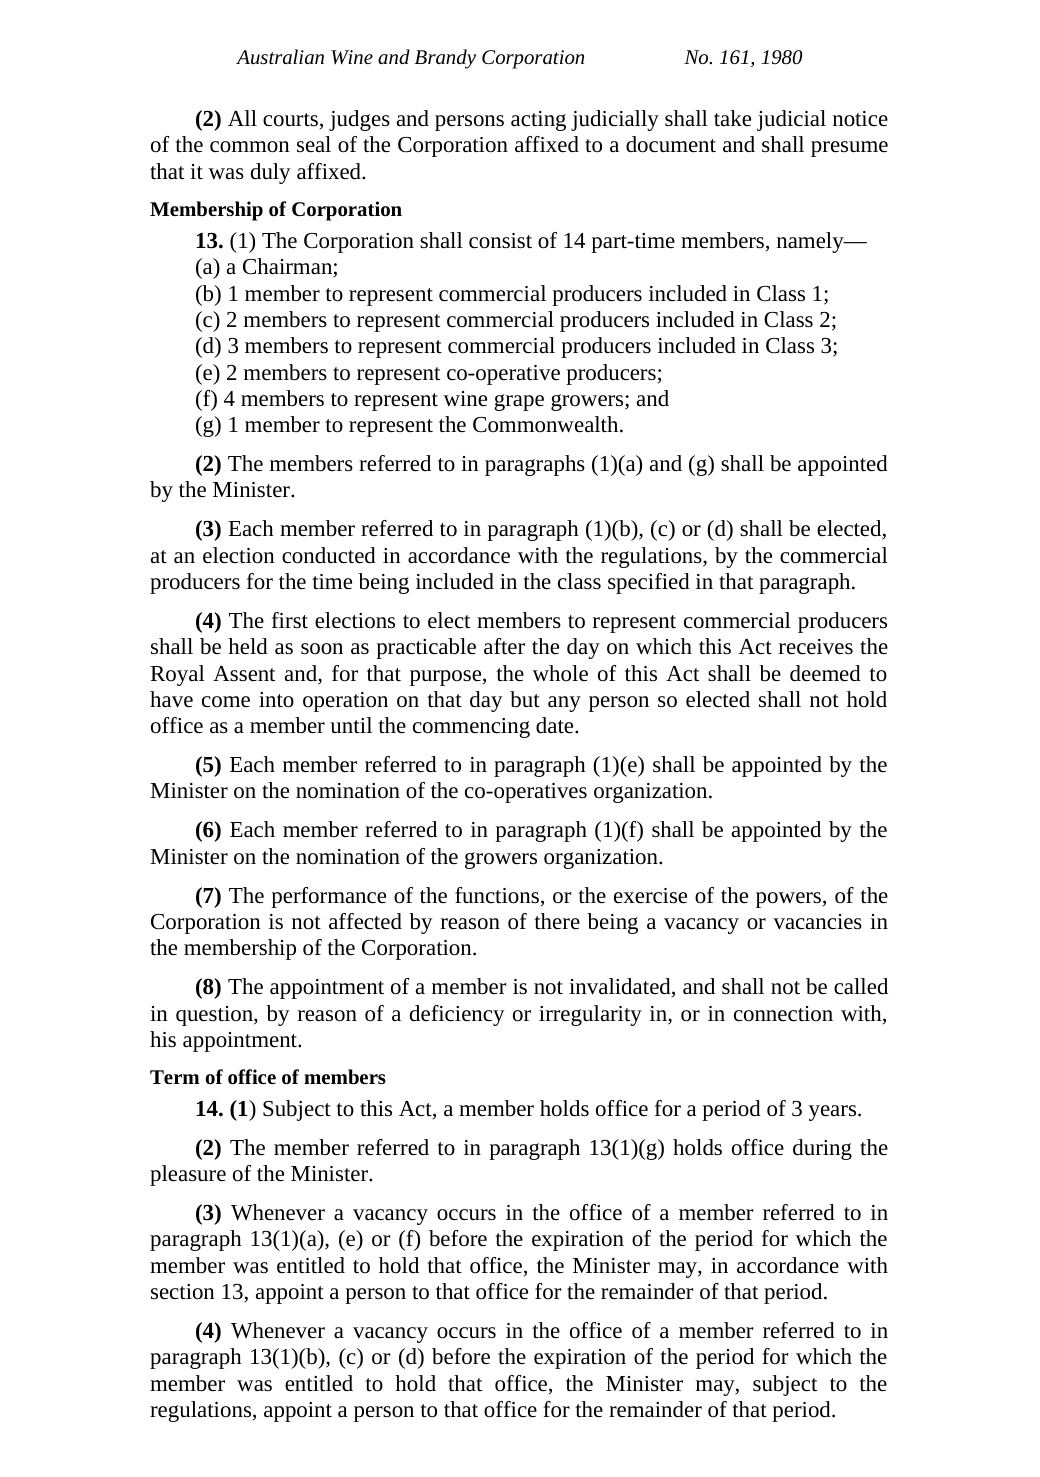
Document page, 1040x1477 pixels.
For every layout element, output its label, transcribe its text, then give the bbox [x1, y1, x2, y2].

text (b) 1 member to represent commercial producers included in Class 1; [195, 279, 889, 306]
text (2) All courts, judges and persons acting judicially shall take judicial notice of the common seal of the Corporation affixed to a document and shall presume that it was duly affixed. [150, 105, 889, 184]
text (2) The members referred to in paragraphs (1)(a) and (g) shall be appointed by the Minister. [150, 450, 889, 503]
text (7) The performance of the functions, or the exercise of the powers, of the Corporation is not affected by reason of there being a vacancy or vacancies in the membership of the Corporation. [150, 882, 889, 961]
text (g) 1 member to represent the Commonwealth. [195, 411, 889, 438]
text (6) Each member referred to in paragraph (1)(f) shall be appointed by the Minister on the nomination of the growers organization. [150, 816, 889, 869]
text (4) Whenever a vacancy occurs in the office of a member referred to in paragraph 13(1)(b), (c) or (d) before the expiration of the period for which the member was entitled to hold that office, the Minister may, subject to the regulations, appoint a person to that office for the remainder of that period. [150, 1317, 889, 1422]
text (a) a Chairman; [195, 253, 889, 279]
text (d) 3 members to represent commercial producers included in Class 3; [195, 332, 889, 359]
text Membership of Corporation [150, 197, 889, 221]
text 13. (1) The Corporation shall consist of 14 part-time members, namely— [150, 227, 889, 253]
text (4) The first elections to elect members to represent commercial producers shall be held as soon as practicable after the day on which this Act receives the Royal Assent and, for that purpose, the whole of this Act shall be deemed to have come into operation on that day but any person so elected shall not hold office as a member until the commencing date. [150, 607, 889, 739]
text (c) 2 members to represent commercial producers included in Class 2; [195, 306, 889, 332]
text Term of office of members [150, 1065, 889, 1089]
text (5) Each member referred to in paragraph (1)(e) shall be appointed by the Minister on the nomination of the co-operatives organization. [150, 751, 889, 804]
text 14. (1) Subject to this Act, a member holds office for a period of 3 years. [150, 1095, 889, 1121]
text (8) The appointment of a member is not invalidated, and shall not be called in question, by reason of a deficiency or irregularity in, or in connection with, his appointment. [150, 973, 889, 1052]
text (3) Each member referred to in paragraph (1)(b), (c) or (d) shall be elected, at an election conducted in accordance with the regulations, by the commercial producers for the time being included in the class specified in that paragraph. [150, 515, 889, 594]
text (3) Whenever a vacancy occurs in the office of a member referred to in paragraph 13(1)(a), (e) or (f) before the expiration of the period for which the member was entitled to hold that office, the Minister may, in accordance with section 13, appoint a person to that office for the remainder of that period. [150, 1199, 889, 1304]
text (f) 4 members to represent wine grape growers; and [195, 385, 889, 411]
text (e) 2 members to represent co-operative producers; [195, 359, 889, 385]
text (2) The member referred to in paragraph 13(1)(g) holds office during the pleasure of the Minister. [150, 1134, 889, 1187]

* [ABOUT THIS TASK] Search the entries for "producers" and show every line that has it.

* [OUTPUT OF THE EXERCISE]
text (b) 1 member to represent commercial producers included in Class 1; [195, 279, 889, 306]
text (d) 3 members to represent commercial producers included in Class 3; [195, 332, 889, 359]
text (4) The first elections to elect members to represent commercial producers shall be held as soon as practicable after the day on which this Act receives the Royal Assent and, for that purpose, the whole of this Act shall be deemed to have come into operation on that day but any person so elected shall not hold office as a member until the commencing date. [150, 607, 889, 739]
text (c) 2 members to represent commercial producers included in Class 2; [195, 306, 889, 332]
text (3) Each member referred to in paragraph (1)(b), (c) or (d) shall be elected, at an election conducted in accordance with the regulations, by the commercial producers for the time being included in the class specified in that paragraph. [150, 515, 889, 594]
text (e) 2 members to represent co-operative producers; [195, 359, 889, 385]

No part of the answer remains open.